On 25/10/2014, 5:25 AM, Wush Wu wrote:> Dear all,
>
> Sorry that I am not sure that whether I should ask the question here or
> R-devel. Is there any existed packages which implements or is implementing
> feature hashing or similar function?
>
> For who does not know "feature hashing", please let me give a
brief
> explanation here.
>
> Feature hashing is a technique to convert a large amount of string to dummy
> variables quickly( similar to `stats::contrasts` ). For example, if I want
> to convert a character vector `x <- c("asdfa",
"adsfausd", .....)` to dummy
> variable, I need to construct a mapping between the string and the index
> (`base::factor`).

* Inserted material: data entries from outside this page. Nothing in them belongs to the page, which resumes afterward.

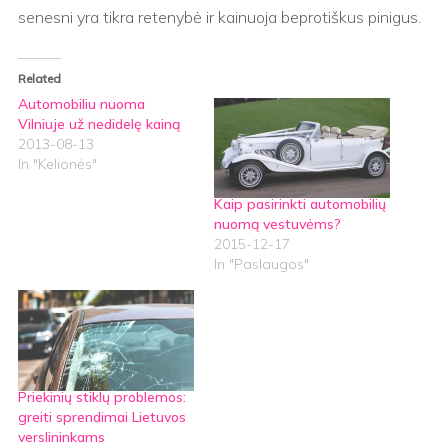
senesni yra tikra retenybė ir kainuoja beprotiškus pinigus.
Related
Automobiliu nuoma
Vilniuje už nedidelę kainą
2013-08-13
In "Kelionės"
Kaip pasirinkti automobilių
nuomą vestuvėms?
2015-12-17
In "Paslaugos"
Priekinių stiklų problemos:
greiti sprendimai Lietuvos
verslininkams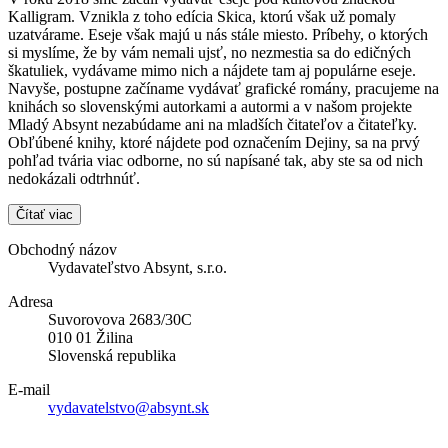
Kalligram. Vznikla z toho edícia Skica, ktorú však už pomaly
uzatvárame. Eseje však majú u nás stále miesto. Príbehy, o ktorých
si myslíme, že by vám nemali ujsť, no nezmestia sa do edičných
škatuliek, vydávame mimo nich a nájdete tam aj populárne eseje.
Navyše, postupne začíname vydávať grafické romány, pracujeme na
knihách so slovenskými autorkami a autormi a v našom projekte
Mladý Absynt nezabúdame ani na mladších čitateľov a čitateľky.
Obľúbené knihy, ktoré nájdete pod označením Dejiny, sa na prvý
pohľad tvária viac odborne, no sú napísané tak, aby ste sa od nich
nedokázali odtrhnúť.
Čítať viac
Obchodný názov
Vydavateľstvo Absynt, s.r.o.
Adresa
Suvorovova 2683/30C
010 01 Žilina
Slovenská republika
E-mail
vydavatelstvo@absynt.sk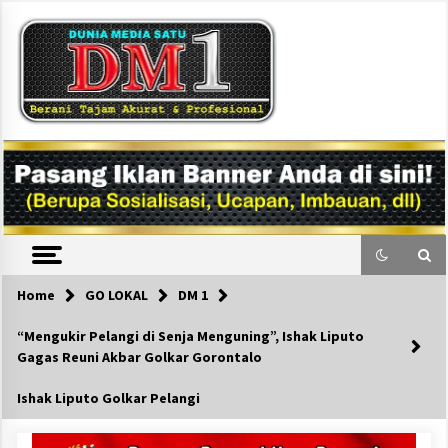
Skip
to
content
DM1
Home
GO LOKAL
DM 1
“Mengukir Pelangi di Senja Menguning”, Ishak Liputo
Gagas Reuni Akbar Golkar Gorontalo
Ishak Liputo Golkar Pelangi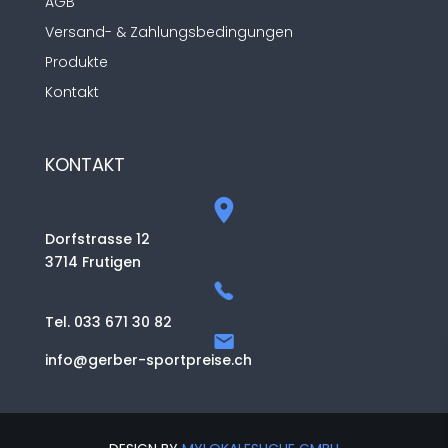
AGB
Versand- & Zahlungsbedingungen
Produkte
Kontakt
KONTAKT
Dorfstrasse 12
3714 Frutigen
Tel. 033 671 30 82
info@gerber-sportpreise.ch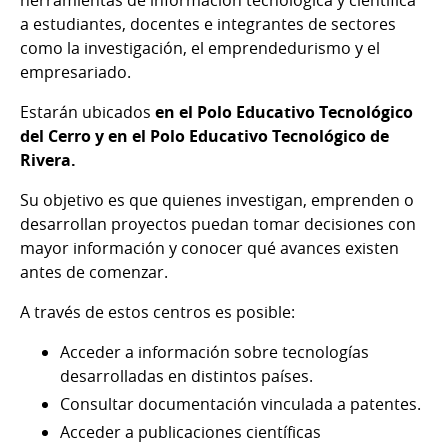
a estudiantes, docentes e integrantes de sectores
como la investigación, el emprendedurismo y el
empresariado.
Estarán ubicados
en el Polo Educativo Tecnológico
del Cerro y en el Polo Educativo Tecnológico de
Rivera.
Su objetivo es que quienes investigan, emprenden o
desarrollan proyectos puedan tomar decisiones con
mayor información y conocer qué avances existen
antes de comenzar.
A través de estos centros es posible:
Acceder a información sobre tecnologías
desarrolladas en distintos países.
Consultar documentación vinculada a patentes.
Acceder a publicaciones científicas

However, if the `x` has lots of different elements and
> the size of `x` is huge, the overhead of constructing index is large.
> Moreover, the overhead is larger for the distributed environment.
>
> A good hashing function could be used to map the string to the index
> quickly without the overhead of constructing the index. The probability of
> "collision" might be small if we pick a good hashing function.
For details,
> please see en.wikipedia.org/wiki/Feature_hashing
The "digest" package implements several different hash functions. You
could use the hash values as names in an environment to index arbitrary
objects associated with the values.
Duncan Murdoch